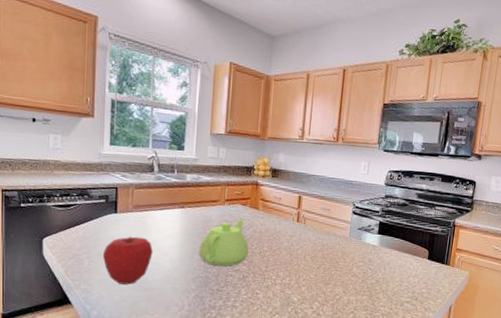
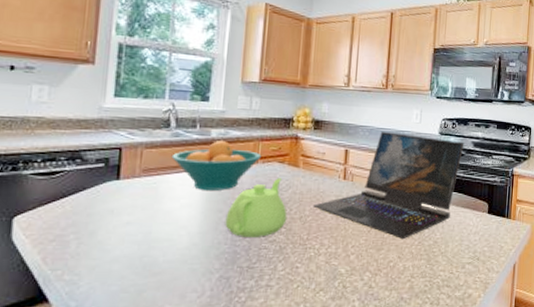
apple: present [102,236,153,285] -> none [96,208,166,270]
fruit bowl: none [155,184,228,226] -> present [171,141,262,190]
laptop: none [271,181,409,277] -> present [313,132,465,240]

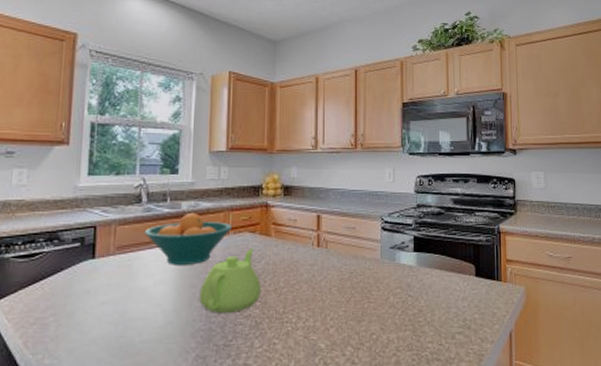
laptop: present [313,132,465,240] -> none [288,194,443,309]

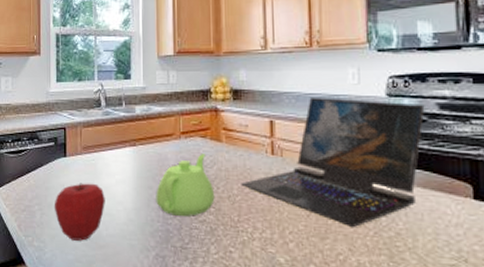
apple: none [74,286,141,352] -> present [54,183,105,241]
fruit bowl: present [144,213,233,265] -> none [104,117,183,167]
laptop: none [288,194,443,309] -> present [241,98,425,228]

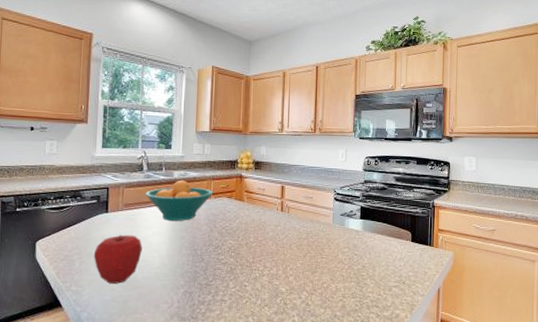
fruit bowl: none [104,117,183,167] -> present [145,180,214,221]
teapot: present [156,154,215,216] -> none [187,211,236,260]
laptop: present [241,98,425,228] -> none [257,170,387,264]

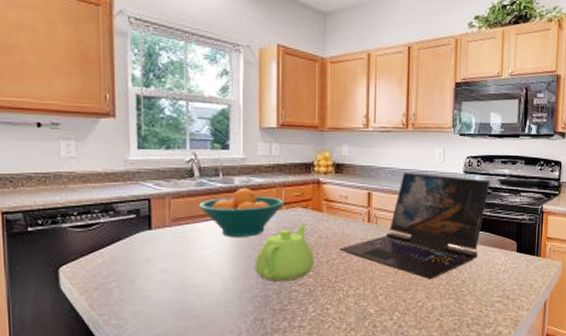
apple: present [93,235,142,284] -> none [136,255,199,314]
teapot: none [187,211,236,260] -> present [255,223,314,281]
laptop: none [257,170,387,264] -> present [339,173,491,280]

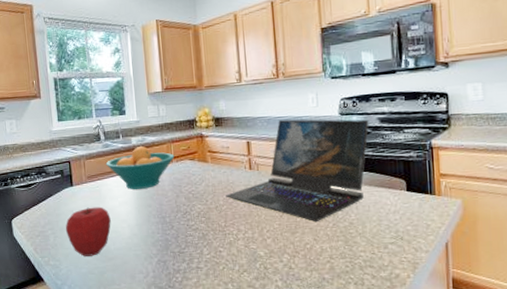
apple: none [136,255,199,314] -> present [65,207,111,256]
teapot: present [255,223,314,281] -> none [154,174,205,227]

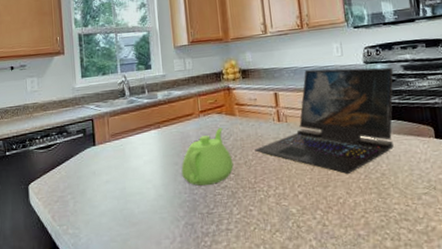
apple: present [65,207,111,256] -> none [86,167,136,223]
fruit bowl: present [105,146,175,189] -> none [130,101,202,147]
teapot: none [154,174,205,227] -> present [181,128,234,186]

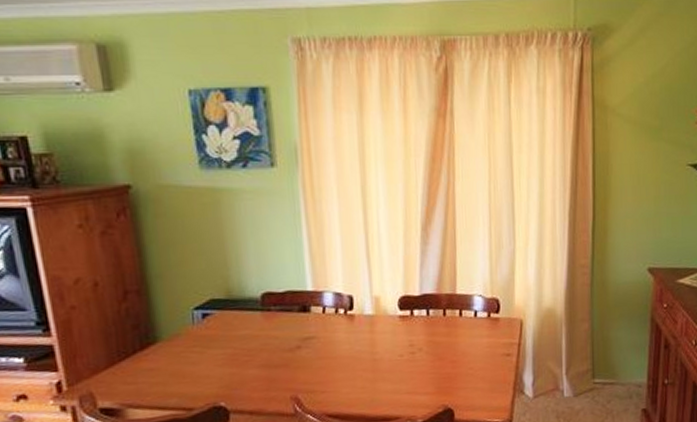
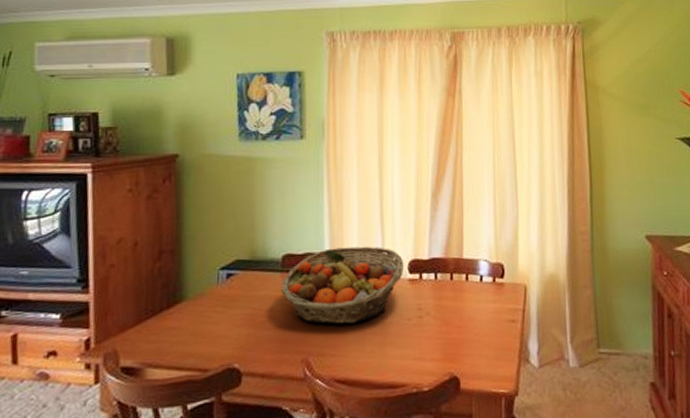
fruit basket: none [262,282,395,362] -> present [281,246,405,325]

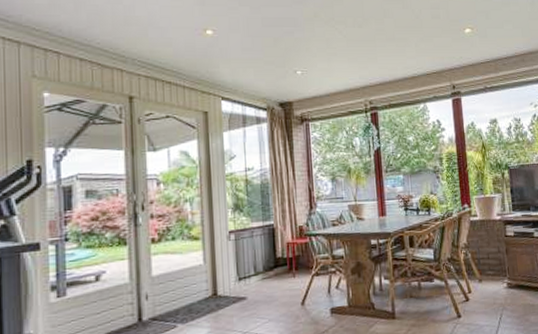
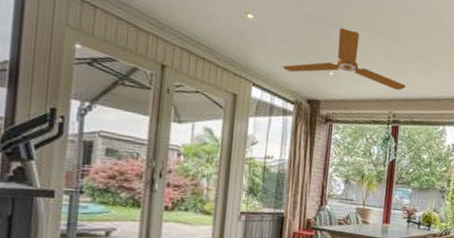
ceiling fan: none [248,25,377,79] -> present [282,27,406,91]

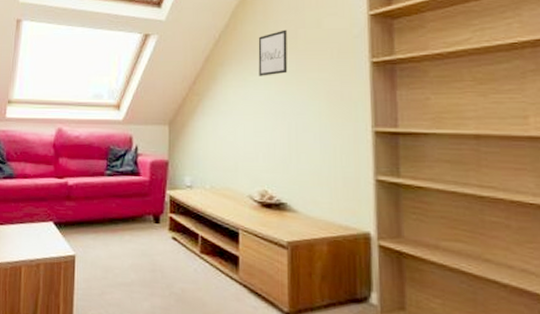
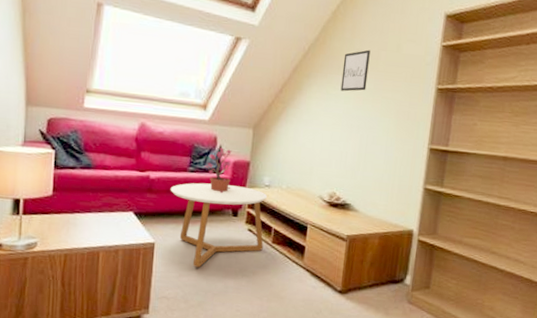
coffee table: none [88,187,191,284] -> present [170,182,268,268]
potted plant: none [122,147,151,198] -> present [205,147,232,194]

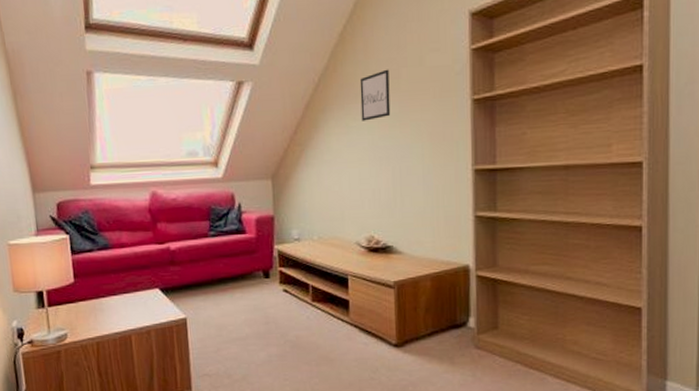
coffee table: present [170,182,268,268] -> none [193,244,303,339]
potted plant: present [205,147,232,194] -> none [226,205,258,255]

## [What you are asked to do]
In the copy, no pictures should appear; the records themselves must be repeated exactly.

## [Result for this task]
apple: present [102,236,153,285] -> none [96,208,166,270]
fruit bowl: none [155,184,228,226] -> present [171,141,262,190]
laptop: none [271,181,409,277] -> present [313,132,465,240]

laptop: present [313,132,465,240] -> none [288,194,443,309]

apple: none [74,286,141,352] -> present [54,183,105,241]
fruit bowl: present [144,213,233,265] -> none [104,117,183,167]
laptop: none [288,194,443,309] -> present [241,98,425,228]

fruit bowl: none [104,117,183,167] -> present [145,180,214,221]
teapot: present [156,154,215,216] -> none [187,211,236,260]
laptop: present [241,98,425,228] -> none [257,170,387,264]

apple: present [93,235,142,284] -> none [136,255,199,314]
teapot: none [187,211,236,260] -> present [255,223,314,281]
laptop: none [257,170,387,264] -> present [339,173,491,280]

apple: none [136,255,199,314] -> present [65,207,111,256]
teapot: present [255,223,314,281] -> none [154,174,205,227]

apple: present [65,207,111,256] -> none [86,167,136,223]
fruit bowl: present [105,146,175,189] -> none [130,101,202,147]
teapot: none [154,174,205,227] -> present [181,128,234,186]

fruit basket: none [262,282,395,362] -> present [281,246,405,325]

ceiling fan: none [248,25,377,79] -> present [282,27,406,91]

coffee table: none [88,187,191,284] -> present [170,182,268,268]
potted plant: none [122,147,151,198] -> present [205,147,232,194]

coffee table: present [170,182,268,268] -> none [193,244,303,339]
potted plant: present [205,147,232,194] -> none [226,205,258,255]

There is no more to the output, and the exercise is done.